Defensora pública se reúne com Danilo para discutir falta de vagas em creches

Na ocasião, discutiu-se a necessidade de aumentar a oferta de vagas nos CMEIS - Centros Municipais de Educação Infantil e a de expor os critérios de seleção nas listas de espera

Falta de vagas em CMEIs foi discutida em reunião
Descrição: Falta de vagas em CMEIs foi discutida em reunião Crédito: Loise Maria/AscomDPE

O Plano Nacional de Educação prevê que, a partir de 2016, todas as crianças deverão ser matriculadas na educação básica a partir dos quatro anos de idade, tornando obrigatória a oferta gratuita de educação básica a partir desta mesma idade. A menos de um ano de se encerrar este prazo, é grave o problema da falta de vagas nas creches municipais de Palmas.

 

De acordo com a defensora pública responsável pela 8ª Defensoria Pública da Infância e Juventude, Elisa Maria Souza, o assunto é alvo de uma das principais reclamações recebidas atualmente na sua área.
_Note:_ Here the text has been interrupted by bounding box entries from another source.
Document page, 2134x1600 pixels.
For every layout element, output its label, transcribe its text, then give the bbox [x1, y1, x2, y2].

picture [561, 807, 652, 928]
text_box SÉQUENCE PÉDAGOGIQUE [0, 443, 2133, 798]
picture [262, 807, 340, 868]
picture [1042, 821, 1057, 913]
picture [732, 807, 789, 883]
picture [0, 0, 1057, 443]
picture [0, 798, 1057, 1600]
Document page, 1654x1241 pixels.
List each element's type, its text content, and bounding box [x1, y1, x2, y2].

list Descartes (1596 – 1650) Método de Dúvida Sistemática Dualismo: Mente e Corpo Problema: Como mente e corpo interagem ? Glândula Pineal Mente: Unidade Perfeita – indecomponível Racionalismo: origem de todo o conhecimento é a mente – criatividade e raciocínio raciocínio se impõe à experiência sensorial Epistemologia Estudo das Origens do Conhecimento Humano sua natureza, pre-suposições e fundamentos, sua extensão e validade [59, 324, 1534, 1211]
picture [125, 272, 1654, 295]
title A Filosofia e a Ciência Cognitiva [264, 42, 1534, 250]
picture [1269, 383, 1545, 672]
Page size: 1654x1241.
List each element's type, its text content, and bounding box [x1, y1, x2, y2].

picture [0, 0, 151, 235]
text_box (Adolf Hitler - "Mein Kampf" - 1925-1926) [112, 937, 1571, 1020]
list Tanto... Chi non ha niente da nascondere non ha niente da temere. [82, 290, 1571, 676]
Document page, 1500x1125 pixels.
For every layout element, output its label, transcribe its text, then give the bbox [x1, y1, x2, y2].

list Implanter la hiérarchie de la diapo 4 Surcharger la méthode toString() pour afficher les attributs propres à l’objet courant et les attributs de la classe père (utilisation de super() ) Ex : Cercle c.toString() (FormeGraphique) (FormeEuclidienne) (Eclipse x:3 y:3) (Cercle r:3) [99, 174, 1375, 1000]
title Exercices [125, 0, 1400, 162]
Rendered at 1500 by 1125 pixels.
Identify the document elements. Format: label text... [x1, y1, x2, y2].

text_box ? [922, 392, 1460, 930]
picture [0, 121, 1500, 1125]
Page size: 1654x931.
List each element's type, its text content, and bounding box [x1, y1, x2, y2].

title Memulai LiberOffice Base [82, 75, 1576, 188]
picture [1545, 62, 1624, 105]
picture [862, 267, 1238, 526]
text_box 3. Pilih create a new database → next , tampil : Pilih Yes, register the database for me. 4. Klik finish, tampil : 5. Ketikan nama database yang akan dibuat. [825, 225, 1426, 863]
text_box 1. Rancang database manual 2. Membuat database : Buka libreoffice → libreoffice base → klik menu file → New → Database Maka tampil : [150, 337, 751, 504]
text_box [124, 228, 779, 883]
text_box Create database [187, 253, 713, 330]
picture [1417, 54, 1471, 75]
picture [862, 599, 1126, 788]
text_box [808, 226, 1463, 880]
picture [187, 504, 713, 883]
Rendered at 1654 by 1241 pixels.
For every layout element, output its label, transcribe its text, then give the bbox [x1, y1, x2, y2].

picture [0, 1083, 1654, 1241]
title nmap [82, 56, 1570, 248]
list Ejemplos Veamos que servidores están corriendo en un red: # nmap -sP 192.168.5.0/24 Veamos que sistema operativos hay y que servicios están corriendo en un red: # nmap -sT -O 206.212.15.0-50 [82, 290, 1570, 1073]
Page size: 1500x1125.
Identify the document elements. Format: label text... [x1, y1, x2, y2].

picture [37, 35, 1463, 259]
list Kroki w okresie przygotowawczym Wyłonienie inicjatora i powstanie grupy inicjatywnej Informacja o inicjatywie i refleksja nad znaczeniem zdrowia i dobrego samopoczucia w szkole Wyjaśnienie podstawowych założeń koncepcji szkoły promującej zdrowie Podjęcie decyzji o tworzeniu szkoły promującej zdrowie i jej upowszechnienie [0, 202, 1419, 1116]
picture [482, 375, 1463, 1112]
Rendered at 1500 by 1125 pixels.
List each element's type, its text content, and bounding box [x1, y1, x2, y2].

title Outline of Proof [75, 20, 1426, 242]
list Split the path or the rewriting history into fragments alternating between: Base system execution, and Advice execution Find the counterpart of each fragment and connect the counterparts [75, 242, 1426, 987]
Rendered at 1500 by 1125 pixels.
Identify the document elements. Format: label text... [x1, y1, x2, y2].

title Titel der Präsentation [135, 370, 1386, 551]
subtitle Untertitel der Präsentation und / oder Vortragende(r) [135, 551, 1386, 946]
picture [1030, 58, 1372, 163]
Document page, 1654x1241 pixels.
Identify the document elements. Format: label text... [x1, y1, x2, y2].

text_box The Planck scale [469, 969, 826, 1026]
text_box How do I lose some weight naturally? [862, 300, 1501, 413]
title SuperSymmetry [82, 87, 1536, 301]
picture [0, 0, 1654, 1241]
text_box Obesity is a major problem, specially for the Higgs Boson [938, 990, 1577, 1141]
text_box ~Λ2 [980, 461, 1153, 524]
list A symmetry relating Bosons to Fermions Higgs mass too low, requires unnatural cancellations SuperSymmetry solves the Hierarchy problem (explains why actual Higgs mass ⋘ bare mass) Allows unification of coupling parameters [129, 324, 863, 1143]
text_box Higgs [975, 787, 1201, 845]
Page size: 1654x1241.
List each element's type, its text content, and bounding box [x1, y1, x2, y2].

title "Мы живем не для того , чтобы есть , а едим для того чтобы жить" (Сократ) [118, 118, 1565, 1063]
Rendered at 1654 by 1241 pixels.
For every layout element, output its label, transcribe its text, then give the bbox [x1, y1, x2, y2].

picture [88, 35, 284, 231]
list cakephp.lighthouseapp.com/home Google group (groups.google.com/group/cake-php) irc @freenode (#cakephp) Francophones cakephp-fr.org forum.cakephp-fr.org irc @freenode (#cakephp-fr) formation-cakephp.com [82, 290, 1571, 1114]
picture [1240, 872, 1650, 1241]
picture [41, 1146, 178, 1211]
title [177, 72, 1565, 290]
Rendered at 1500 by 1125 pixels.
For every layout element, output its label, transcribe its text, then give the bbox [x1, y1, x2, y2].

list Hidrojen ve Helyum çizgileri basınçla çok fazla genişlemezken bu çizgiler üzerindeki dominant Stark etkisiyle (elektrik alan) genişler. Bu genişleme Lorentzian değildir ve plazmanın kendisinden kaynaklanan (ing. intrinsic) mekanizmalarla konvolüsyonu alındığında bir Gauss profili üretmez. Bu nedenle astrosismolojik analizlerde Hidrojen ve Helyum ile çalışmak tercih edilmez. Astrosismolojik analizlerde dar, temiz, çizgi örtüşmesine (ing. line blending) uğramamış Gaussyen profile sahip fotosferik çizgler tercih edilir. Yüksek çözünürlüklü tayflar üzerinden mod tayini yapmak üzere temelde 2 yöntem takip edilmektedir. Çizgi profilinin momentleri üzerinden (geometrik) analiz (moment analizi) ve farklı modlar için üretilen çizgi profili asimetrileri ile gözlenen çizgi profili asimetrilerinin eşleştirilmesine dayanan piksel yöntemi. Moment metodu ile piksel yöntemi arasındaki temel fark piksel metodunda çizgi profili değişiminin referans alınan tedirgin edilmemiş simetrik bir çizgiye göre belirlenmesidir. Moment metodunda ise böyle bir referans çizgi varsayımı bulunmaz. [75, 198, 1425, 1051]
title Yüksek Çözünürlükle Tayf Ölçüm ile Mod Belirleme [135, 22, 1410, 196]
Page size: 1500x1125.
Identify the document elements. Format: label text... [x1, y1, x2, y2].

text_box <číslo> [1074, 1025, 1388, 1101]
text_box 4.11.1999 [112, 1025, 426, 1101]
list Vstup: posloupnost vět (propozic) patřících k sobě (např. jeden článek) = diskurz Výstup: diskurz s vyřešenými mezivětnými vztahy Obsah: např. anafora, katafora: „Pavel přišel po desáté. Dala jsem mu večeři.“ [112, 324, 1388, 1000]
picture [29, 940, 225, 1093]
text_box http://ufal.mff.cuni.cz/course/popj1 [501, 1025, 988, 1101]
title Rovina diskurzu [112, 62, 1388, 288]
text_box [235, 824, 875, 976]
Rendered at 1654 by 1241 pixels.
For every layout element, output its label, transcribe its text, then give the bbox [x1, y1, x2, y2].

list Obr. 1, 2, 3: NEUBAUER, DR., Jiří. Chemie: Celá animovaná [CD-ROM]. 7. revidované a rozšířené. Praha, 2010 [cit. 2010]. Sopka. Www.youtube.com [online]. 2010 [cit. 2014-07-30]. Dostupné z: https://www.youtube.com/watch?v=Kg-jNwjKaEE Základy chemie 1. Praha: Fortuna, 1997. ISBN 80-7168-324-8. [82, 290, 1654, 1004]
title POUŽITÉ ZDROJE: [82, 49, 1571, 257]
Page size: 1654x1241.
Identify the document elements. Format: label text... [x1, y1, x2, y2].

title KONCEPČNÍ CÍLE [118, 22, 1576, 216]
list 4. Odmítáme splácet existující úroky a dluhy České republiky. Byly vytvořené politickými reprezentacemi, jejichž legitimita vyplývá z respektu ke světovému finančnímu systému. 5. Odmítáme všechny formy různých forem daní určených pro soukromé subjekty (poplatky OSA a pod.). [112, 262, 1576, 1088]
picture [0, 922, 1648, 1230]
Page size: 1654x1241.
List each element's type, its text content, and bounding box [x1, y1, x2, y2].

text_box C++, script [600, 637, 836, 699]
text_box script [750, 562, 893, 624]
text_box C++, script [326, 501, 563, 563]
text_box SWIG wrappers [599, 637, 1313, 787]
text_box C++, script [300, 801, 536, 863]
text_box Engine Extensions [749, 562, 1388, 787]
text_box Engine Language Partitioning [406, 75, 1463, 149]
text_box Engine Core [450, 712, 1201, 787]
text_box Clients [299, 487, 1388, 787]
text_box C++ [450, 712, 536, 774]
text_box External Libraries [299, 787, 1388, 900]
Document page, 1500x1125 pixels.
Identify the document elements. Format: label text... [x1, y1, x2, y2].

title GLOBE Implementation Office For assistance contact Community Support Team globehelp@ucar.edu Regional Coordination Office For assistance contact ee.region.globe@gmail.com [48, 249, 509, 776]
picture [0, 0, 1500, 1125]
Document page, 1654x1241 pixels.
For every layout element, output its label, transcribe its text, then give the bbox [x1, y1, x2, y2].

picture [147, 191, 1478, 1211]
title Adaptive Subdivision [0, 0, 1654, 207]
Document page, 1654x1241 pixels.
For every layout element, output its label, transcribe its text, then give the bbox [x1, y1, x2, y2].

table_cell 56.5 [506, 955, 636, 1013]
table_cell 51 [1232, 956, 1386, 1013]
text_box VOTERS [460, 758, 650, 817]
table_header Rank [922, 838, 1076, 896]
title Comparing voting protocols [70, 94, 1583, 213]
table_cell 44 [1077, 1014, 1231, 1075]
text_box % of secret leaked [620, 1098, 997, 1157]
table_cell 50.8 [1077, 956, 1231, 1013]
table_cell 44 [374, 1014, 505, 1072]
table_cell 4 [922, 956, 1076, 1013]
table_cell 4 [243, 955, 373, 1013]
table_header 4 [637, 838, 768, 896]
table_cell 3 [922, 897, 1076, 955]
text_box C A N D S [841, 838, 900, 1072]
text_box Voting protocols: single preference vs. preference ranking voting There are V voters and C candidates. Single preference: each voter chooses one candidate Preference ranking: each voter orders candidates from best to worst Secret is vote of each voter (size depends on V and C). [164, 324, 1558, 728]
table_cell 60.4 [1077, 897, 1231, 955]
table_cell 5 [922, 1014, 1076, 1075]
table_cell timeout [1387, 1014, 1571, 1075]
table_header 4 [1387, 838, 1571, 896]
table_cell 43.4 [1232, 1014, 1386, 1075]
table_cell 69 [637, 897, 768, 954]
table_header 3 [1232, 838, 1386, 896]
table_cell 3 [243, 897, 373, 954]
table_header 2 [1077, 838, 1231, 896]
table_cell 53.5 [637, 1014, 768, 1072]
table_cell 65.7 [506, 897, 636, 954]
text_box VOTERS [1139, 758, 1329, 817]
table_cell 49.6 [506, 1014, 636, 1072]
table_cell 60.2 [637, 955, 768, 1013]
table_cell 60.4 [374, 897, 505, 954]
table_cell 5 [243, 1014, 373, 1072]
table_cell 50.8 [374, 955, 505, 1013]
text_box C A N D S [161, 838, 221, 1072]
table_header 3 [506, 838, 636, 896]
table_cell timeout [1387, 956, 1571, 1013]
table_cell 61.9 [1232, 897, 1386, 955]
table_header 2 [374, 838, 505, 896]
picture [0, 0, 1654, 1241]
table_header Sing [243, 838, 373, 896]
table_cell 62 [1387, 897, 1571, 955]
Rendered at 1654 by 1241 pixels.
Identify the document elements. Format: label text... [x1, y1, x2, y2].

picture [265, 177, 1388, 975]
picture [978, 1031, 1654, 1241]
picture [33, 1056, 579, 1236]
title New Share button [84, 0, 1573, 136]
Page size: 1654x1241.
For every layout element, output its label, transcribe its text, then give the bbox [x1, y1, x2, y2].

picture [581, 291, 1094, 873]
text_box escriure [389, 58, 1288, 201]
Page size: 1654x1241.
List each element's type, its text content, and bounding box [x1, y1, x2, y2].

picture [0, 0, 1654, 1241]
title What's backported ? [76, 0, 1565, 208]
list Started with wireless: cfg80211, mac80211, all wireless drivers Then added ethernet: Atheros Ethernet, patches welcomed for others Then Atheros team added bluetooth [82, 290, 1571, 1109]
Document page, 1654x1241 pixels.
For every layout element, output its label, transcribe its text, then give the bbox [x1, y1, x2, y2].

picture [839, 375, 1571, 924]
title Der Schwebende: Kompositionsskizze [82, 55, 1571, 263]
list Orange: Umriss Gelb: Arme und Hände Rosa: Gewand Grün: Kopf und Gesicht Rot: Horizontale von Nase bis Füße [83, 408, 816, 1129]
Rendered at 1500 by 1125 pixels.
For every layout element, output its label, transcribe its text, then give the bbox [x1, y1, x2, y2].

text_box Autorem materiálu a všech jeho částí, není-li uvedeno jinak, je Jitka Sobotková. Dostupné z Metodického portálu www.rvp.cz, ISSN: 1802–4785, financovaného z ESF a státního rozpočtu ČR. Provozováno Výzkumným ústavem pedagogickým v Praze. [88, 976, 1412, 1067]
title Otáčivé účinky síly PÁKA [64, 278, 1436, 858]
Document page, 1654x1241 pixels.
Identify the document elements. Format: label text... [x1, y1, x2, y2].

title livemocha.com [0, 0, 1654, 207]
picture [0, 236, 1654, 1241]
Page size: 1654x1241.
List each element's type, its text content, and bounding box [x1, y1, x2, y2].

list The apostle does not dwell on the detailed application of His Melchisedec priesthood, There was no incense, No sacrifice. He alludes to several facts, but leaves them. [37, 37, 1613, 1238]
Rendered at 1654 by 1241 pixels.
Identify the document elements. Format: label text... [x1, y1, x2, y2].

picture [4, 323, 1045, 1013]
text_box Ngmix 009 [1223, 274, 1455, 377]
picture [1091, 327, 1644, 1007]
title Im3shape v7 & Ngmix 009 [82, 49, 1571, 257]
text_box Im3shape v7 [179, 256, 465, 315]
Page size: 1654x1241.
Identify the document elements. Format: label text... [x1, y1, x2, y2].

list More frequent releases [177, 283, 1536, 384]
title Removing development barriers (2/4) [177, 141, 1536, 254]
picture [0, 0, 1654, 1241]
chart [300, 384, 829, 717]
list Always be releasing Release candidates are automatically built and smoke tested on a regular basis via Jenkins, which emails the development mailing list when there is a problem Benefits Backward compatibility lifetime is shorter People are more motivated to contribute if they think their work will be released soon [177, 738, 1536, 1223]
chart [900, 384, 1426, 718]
Em decorrência da falta de vagas, a demora na fila de espera é grande e, em muitos casos, devido aos critérios de prioridade, alguns familiares permanecem em segundo plano, causando um efeito de "andar para trás".

 

Para tentar amenizar o problema, Elisa Maria teve audiência com o secretário municipal de Educação, Danilo de Melo Souza, acompanhada da coordenadora do NAC - Núcleo de Ações Coletivas, a defensora pública Isabela Faustino, nesta segunda-feira, 26.

 

Na ocasião, discutiu-se a necessidade de aumentar a oferta de vagas nos CMEIS - Centros Municipais de Educação Infantil e a de expor os critérios de seleção nas listas de espera. De acordo com Elisa Maria, crianças de 0 a 3 anos são alvos da principal demanda por parte dos pais e um dos pontos de critério sugerido pela defensora foi a “Mãe Trabalhadora”, pois são muitos os casos de mães que precisam levar o filho para o trabalho ou não podem trabalhar para cuidar das crianças.

 

Para Isabela Faustino, é importante a disponibilização da lista de espera com mais frequência no site município e mídia, ao menos a cada três meses, para que os pais possam ter acesso ao documento com mais facilidade, além de serem expostos os critérios de seleção de prioridade. “Às vezes, o pai acessa a lista em um momento e está em 5º lugar e, alguns meses depois, ele cai para a 20ª posição e não sabe o porquê. Se tais critérios fossem expostos, seria mais fácil para os pais e também para nós que atendemos aos Assistidos”, exemplifica a Defensora Pública.

 

Prefeitura

O secretário apresentou as dificuldades encontradas atualmente no município e reconheceu que é necessária uma revisão na portaria que estabelece os critérios de seleção dos estudantes. “Vamos reestruturar esse sistema e é preciso ajustes nos critérios de seleção, por isso é importante montarmos uma comissão, com participação da Defensoria Pública, para que possamos discutir juntos tais critérios”, declara Danilo de Melo.

 

Diante das constatações, foi proposta uma atuação conjunta entre Secretaria Municipal de Educação, Defensoria Pública do Tocantins, Ministério Público Estadual, Tribunal de Contas do Estado e Conselho Municipal de Educação. A intenção é de que o grupo inicie os trabalhos até, no máximo, no mês de março. “Que possamos atuar juntos em prol dos que precisam. Não tem como não se sensibilizar com os casos”, conclui Elisa Maria.

 

O secretário aproveitou ainda para elencar alguns dos projetos já em execução em prol da Educação para que este problema seja solucionado até o próximo ano, como a implantação de 15 novos CMEIs, disponibilizando de 4 a 5 mil novas vagas. Ele ainda destacou que, até o final de julho, será inaugurada a Escola de Tempo Integral Lago Sul, desafogando boa parte das demais creches.